Is there a technical reason to use > (<) instead of != when incrementing by 1 in a 'for' loop?

I almost never see a for loop like this:

for (int i = 0; 5 != i; ++i)
{}

Is there a technical reason to use > or < instead of != when incrementing by 1 in a for loop? Or this is more of a convention?


Solution 1:

while (time != 6:30pm) {
    Work();
}

It is 6:31pm... Damn, now my next chance to go home is tomorrow! :)

This to show that the stronger restriction mitigates risks and is probably more intuitive to understand.

Solution 2:

There is no technical reason. But there is mitigation of risk, maintainability and better understanding of code.

< or > are stronger restrictions than != and fulfill the exact same purpose in most cases (I'd even say in all practical cases).

There is duplicate question here; and one interesting answer.

Solution 3:

Yes there is a reason. If you write a (plain old index based) for loop like this

for (int i = a; i < b; ++i){}

then it works as expected for any values of a and b (ie zero iterations when a > b instead of infinite if you had used i == b;).

On the other hand, for iterators you'd write

for (auto it = begin; it != end; ++it) 

because any iterator should implement an operator!=, but not for every iterator it is possible to provide an operator<.

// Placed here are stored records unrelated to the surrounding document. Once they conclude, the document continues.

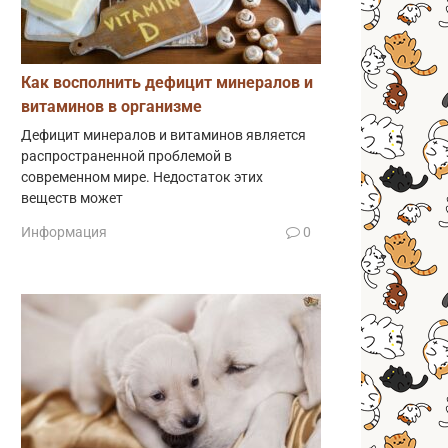
Как восполнить дефицит минералов и
витаминов в организме
Дефицит минералов и витаминов является
распространенной проблемой в
современном мире. Недостаток этих
веществ может
Информация
0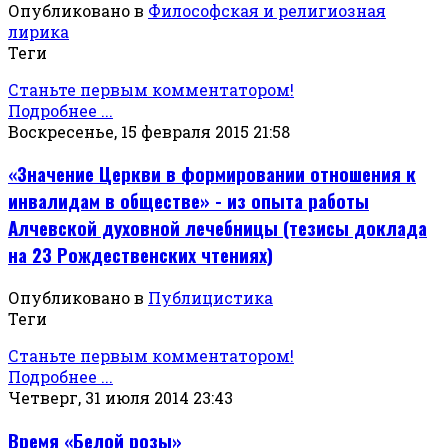
Опубликовано в
Философская и религиозная
лирика
Теги
Станьте первым комментатором!
Подробнее ...
Воскресенье, 15 февраля 2015 21:58
«Значение Церкви в формировании отношения к
инвалидам в обществе» - из опыта работы
Алчевской духовной лечебницы (тезисы доклада
на 23 Рождественских чтениях)
Опубликовано в
Публицистика
Теги
Станьте первым комментатором!
Подробнее ...
Четверг, 31 июля 2014 23:43
Время «Белой розы»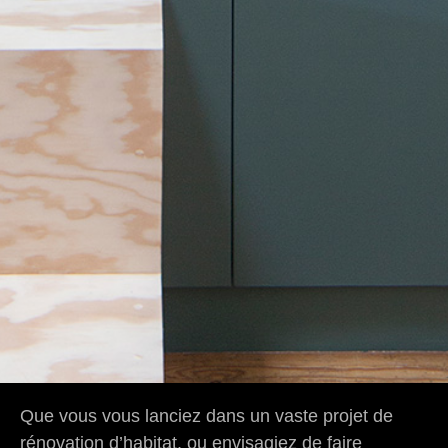
Que vous vous lanciez dans un vaste projet de
rénovation d’habitat, ou envisagiez de faire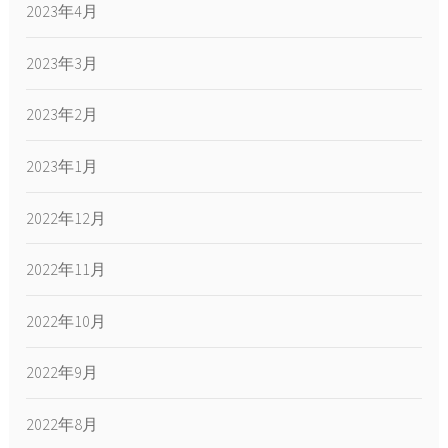
2023年4月
2023年3月
2023年2月
2023年1月
2022年12月
2022年11月
2022年10月
2022年9月
2022年8月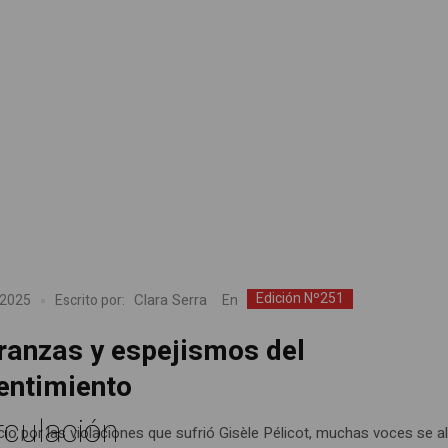
Edición Nº251
Clara Serra
En
 2025
Escrito por:
ranzas y espejismos del
entimiento
rculación
icio por las violaciones que sufrió Gisèle Pélicot, muchas voces se a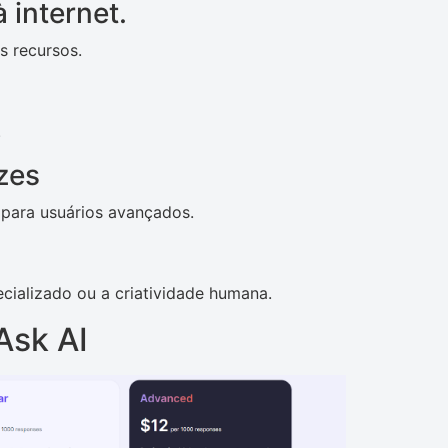
 internet.
s recursos.
.
zes
para usuários avançados.
cializado ou a criatividade humana.
Ask AI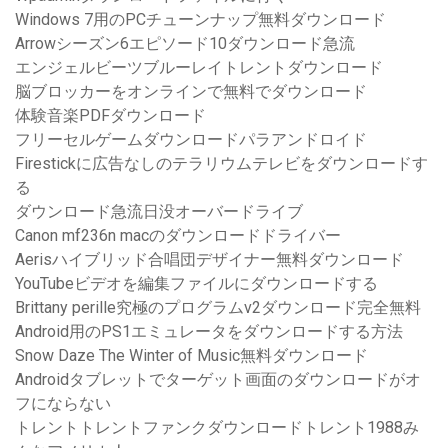
Windows 7用のPCチューンナップ無料ダウンロード
Arrowシーズン6エピソード10ダウンロード急流
エンジェルビーツブルーレイトレントダウンロード
脳ブロッカーをオンラインで無料でダウンロード
体験音楽PDFダウンロード
フリーセルゲームダウンロードパラアンドロイド
Firestickに広告なしのテラリウムテレビをダウンロードす
る
ダウンロード急流日没オーバードライブ
Canon mf236n macのダウンロードドライバー
Aerisハイブリッド合唱団デザイナー無料ダウンロード
YouTubeビデオを編集ファイルにダウンロードする
Brittany perille究極のプログラムv2ダウンロード完全無料
Android用のPS1エミュレータをダウンロードする方法
Snow Daze The Winter of Music無料ダウンロード
Androidタブレットでターゲット画面のダウンロードがオ
フにならない
トレントトレントファンクダウンロードトレント1988み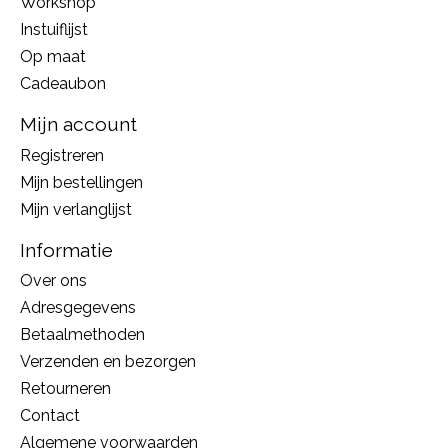
Workshop
Instuiflijst
Op maat
Cadeaubon
Mijn account
Registreren
Mijn bestellingen
Mijn verlanglijst
Informatie
Over ons
Adresgegevens
Betaalmethoden
Verzenden en bezorgen
Retourneren
Contact
Algemene voorwaarden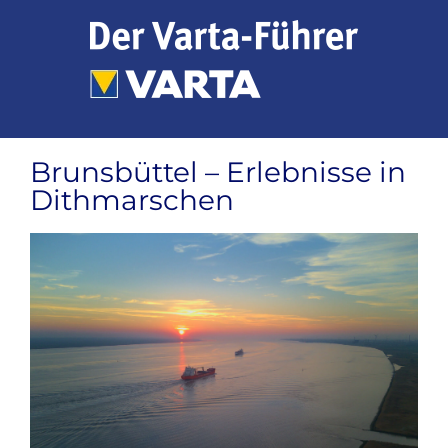
Zum
Inhalt
springen
Brunsbüttel – Erlebnisse in
Dithmarschen
Zeige
grösseres
Bild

Also range-based for loops

for (auto e : v)

are not just fancy sugar, but they measurably reduce the chances to write wrong code.

Solution 4:

You can have something like

for(int i = 0; i<5; ++i){
    ...
    if(...) i++;
    ...
}

If your loop variable is written by the inner code, the i!=5 might not break that loop. This is safer to check for inequality.

Edit about readability. The inequality form is way more frequently used. Therefore, this is very fast to read as there is nothing special to understand (brain load is reduced because the task is common). So it's cool for the readers to make use of these habits.

Solution 5:

And last but not least, this is called defensive programming, meaning to always take the strongest case to avoid current and future errors influencing the program.

The only case where defensive programming is not needed is where states have been proven by pre- and post-conditions (but then, proving this is the most defensive of all programming).